Transformer-Based Inpainting for Real-Time 3D Streaming in Sparse Multi-Camera Setups
This work provides a real-time solution for improving the visual quality of 3D streaming for users in AR/VR applications, where sparse camera setups lead to incomplete rendered images.
This paper addresses the problem of missing information and incomplete surfaces in 3D streaming from sparse multi-camera setups, which often leads to visual artifacts. The authors propose a transformer-based inpainting method that acts as an image-based post-processing step to complete missing textures. Their method achieves the best trade-off between quality and speed compared to state-of-the-art inpainting techniques under real-time constraints, outperforming competitors in both image and video-based metrics.

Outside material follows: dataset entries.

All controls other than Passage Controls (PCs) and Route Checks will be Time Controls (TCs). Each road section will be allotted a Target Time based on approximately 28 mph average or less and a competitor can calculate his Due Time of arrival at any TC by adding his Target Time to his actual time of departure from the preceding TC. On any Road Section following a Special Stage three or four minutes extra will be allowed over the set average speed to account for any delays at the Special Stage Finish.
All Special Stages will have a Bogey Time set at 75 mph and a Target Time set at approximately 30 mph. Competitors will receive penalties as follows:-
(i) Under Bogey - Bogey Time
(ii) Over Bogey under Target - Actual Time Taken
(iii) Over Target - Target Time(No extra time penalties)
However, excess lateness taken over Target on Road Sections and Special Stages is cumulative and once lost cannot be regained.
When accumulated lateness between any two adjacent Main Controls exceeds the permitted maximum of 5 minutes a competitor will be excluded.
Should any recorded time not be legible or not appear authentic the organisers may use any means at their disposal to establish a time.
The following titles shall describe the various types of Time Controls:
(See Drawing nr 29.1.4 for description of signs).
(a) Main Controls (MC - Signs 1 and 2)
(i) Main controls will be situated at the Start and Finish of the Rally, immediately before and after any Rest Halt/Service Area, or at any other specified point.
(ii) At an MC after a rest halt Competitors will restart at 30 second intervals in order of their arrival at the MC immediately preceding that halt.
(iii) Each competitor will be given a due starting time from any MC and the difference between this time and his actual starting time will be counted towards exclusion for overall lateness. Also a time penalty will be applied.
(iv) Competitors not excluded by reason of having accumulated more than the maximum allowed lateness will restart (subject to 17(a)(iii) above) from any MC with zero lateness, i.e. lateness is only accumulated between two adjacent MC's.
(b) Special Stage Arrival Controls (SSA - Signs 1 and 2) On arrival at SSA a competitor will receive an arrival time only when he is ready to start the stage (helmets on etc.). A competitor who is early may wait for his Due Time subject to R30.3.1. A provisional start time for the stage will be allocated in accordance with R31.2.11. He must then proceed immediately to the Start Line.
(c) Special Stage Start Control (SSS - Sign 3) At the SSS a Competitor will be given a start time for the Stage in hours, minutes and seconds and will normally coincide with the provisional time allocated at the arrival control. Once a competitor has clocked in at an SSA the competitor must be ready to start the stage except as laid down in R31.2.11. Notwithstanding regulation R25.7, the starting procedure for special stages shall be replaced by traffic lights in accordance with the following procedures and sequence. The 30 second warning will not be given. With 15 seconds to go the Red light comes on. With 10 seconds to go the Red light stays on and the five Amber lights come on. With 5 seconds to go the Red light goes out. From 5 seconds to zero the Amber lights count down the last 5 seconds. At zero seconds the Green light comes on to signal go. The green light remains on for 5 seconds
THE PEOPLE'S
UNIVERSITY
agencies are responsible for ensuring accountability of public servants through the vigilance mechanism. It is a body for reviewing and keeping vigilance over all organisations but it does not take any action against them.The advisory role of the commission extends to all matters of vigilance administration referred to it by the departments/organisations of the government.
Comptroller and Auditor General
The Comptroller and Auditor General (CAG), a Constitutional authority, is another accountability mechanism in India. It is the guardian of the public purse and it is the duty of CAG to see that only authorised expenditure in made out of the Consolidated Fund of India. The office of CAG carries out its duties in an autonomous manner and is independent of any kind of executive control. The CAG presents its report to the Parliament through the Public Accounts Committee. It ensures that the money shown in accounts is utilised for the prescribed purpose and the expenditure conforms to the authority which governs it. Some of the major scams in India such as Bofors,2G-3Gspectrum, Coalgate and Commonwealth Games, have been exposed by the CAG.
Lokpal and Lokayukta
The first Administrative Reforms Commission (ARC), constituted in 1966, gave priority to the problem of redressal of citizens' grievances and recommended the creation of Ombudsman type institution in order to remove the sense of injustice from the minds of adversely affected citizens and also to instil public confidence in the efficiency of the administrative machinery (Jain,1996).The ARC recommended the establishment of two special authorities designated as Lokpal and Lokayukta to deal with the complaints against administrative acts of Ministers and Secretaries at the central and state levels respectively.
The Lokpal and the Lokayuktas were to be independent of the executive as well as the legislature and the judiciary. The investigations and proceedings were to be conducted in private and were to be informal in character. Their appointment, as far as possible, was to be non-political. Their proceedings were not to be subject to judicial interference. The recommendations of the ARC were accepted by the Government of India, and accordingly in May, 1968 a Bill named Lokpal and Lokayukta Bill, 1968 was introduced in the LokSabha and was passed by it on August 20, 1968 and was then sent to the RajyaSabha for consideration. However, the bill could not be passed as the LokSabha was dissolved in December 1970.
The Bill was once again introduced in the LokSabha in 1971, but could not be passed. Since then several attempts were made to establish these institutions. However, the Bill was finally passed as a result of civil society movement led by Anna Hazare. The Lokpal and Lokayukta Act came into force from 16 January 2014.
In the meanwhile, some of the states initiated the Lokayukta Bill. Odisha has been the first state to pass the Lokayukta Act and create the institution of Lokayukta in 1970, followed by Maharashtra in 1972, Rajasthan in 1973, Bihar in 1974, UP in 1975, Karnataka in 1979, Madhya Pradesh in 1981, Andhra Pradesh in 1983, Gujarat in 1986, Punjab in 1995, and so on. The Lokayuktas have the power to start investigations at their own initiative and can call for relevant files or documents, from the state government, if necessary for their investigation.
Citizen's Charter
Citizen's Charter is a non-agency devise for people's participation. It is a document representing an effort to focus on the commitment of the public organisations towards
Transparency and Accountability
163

High-quality 3D streaming from multiple cameras is crucial for immersive experiences in many AR/VR applications. The limited number of views - often due to real-time constraints - leads to missing information and incomplete surfaces in the rendered images. Existing approaches typically rely on simple heuristics for the hole filling, which can result in inconsistencies or visual artifacts. We propose to complete the missing textures using a novel, application-targeted inpainting method independent of the underlying representation as an image-based post-processing step after the novel view rendering. The method is designed as a standalone module compatible with any calibrated multi-camera system. For this we introduce a multi-view aware, transformer-based network architecture using spatio-temporal embeddings to ensure consistency across frames while preserving fine details. Additionally, our resolution-independent design allows adaptation to different camera setups, while an adaptive patch selection strategy balances inference speed and quality, allowing real-time performance. We evaluate our approach against state-of-the-art inpainting techniques under the same real-time constraints and demonstrate that our model achieves the best trade-off between quality and speed, outperforming competitors in both image and video-based metrics.